Exercise brief =>
In the records below, repeat exactly the lines between the line holding "left hip: (114, 684)" and the line holding "right back paw: (330, 379)", inclusive, and drop the pictures.

Records provided below:

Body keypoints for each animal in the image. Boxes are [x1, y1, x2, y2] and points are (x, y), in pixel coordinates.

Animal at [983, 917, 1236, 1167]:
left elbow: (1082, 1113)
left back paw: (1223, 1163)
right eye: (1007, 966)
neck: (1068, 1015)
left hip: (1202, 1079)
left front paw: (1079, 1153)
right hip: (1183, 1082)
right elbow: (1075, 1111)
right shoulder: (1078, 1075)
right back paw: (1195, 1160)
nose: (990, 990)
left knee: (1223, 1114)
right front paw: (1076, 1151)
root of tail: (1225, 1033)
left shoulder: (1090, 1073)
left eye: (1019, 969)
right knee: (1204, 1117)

End of Records provided.
Records provided below:

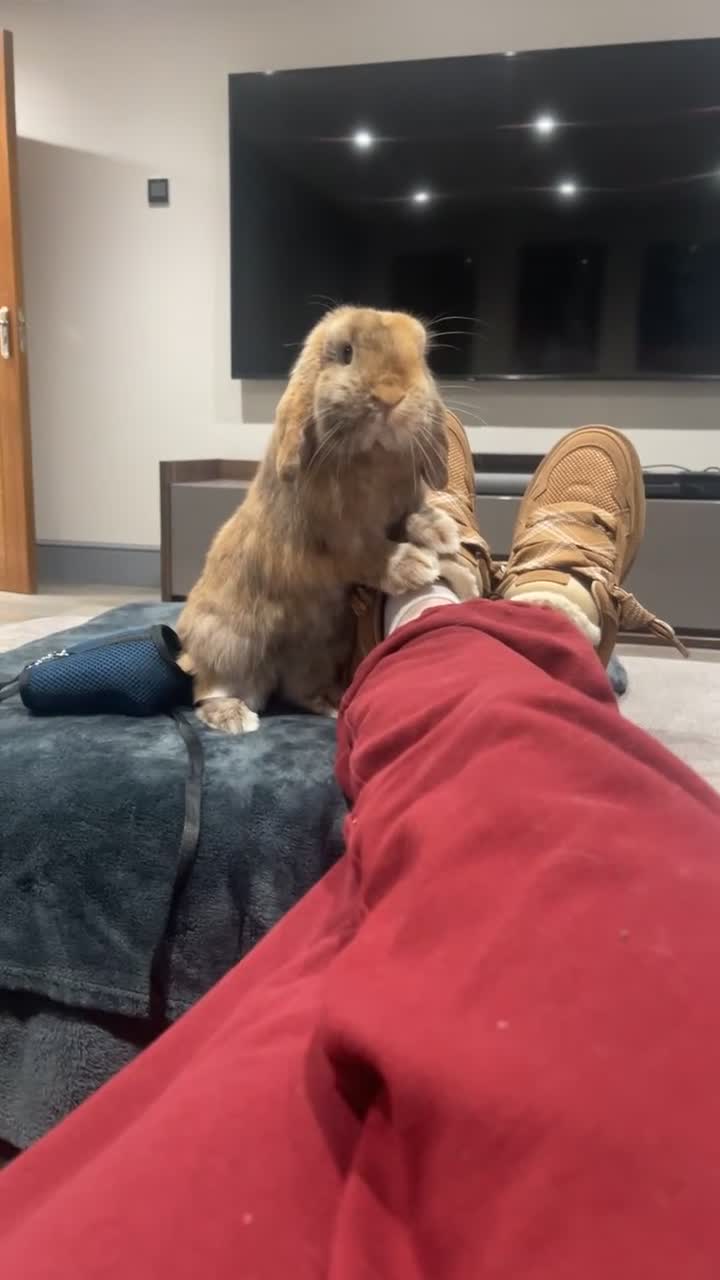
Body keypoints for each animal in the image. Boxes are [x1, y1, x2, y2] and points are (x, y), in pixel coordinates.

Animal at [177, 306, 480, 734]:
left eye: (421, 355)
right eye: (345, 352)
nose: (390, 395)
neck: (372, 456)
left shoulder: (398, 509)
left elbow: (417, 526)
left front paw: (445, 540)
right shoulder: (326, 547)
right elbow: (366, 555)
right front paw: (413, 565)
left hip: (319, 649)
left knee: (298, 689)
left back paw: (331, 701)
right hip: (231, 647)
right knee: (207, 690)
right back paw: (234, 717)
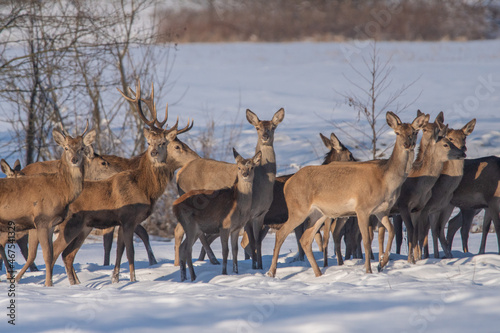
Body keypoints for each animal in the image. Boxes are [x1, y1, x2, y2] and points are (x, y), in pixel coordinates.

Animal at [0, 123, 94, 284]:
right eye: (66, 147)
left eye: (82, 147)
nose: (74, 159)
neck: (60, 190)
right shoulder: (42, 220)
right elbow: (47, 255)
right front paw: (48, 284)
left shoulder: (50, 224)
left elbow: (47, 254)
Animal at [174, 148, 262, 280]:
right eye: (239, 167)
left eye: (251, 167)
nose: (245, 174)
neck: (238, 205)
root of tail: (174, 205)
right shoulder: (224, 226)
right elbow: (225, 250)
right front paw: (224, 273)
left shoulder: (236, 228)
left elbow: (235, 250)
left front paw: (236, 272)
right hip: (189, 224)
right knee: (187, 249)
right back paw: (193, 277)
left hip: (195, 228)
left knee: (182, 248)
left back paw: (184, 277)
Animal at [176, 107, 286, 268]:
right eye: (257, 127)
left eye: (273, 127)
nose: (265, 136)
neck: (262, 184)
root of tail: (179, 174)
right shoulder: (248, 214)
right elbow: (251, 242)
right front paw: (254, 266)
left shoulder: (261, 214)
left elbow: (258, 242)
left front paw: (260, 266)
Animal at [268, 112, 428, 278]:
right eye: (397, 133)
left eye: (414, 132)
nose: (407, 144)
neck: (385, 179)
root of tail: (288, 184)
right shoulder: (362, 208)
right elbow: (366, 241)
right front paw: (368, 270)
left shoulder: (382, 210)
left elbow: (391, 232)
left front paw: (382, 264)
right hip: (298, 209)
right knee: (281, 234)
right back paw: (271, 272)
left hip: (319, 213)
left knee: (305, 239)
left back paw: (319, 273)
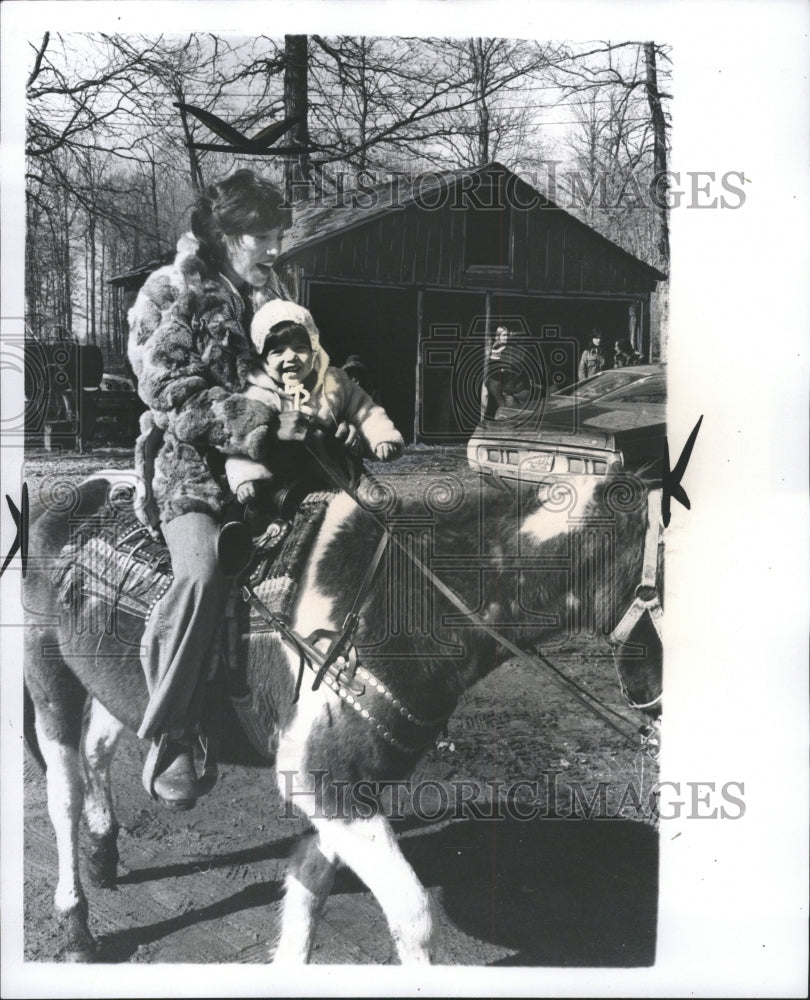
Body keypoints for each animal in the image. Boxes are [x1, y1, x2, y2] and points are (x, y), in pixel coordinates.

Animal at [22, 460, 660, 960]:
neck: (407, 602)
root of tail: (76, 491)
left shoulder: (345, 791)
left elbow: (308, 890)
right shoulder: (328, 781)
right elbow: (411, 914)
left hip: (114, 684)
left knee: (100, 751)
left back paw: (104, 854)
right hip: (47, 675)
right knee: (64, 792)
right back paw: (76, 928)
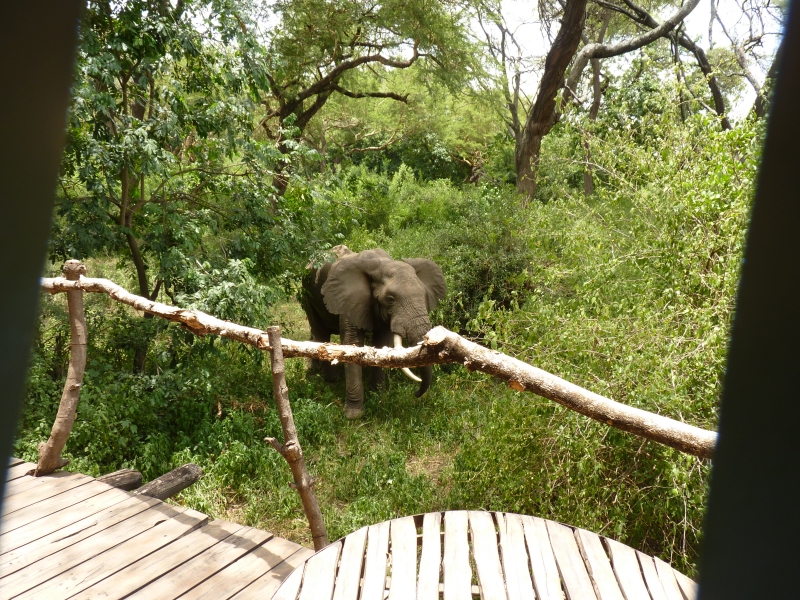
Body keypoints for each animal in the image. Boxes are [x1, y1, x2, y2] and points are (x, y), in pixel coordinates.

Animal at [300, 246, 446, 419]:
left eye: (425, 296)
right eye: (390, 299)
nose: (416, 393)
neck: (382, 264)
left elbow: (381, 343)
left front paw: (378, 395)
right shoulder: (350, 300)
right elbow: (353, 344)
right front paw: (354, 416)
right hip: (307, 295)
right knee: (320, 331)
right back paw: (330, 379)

End of Records provided.

Expected answer =>
left hip: (114, 684)
left knee: (100, 751)
left back paw: (104, 854)
right hip: (47, 675)
right knee: (64, 792)
right back paw: (76, 928)
Body keypoints for each animal in the image. Boxes are [x1, y1, x2, y2] and points are (x, y), in pixel coordinates.

Animal at [300, 246, 446, 419]:
left eye: (425, 296)
right eye: (390, 299)
nose: (416, 393)
neck: (382, 264)
left elbow: (381, 343)
left front paw: (378, 395)
right shoulder: (350, 300)
right elbow: (353, 344)
right front paw: (354, 416)
right hip: (307, 295)
right knee: (320, 331)
right back paw: (330, 379)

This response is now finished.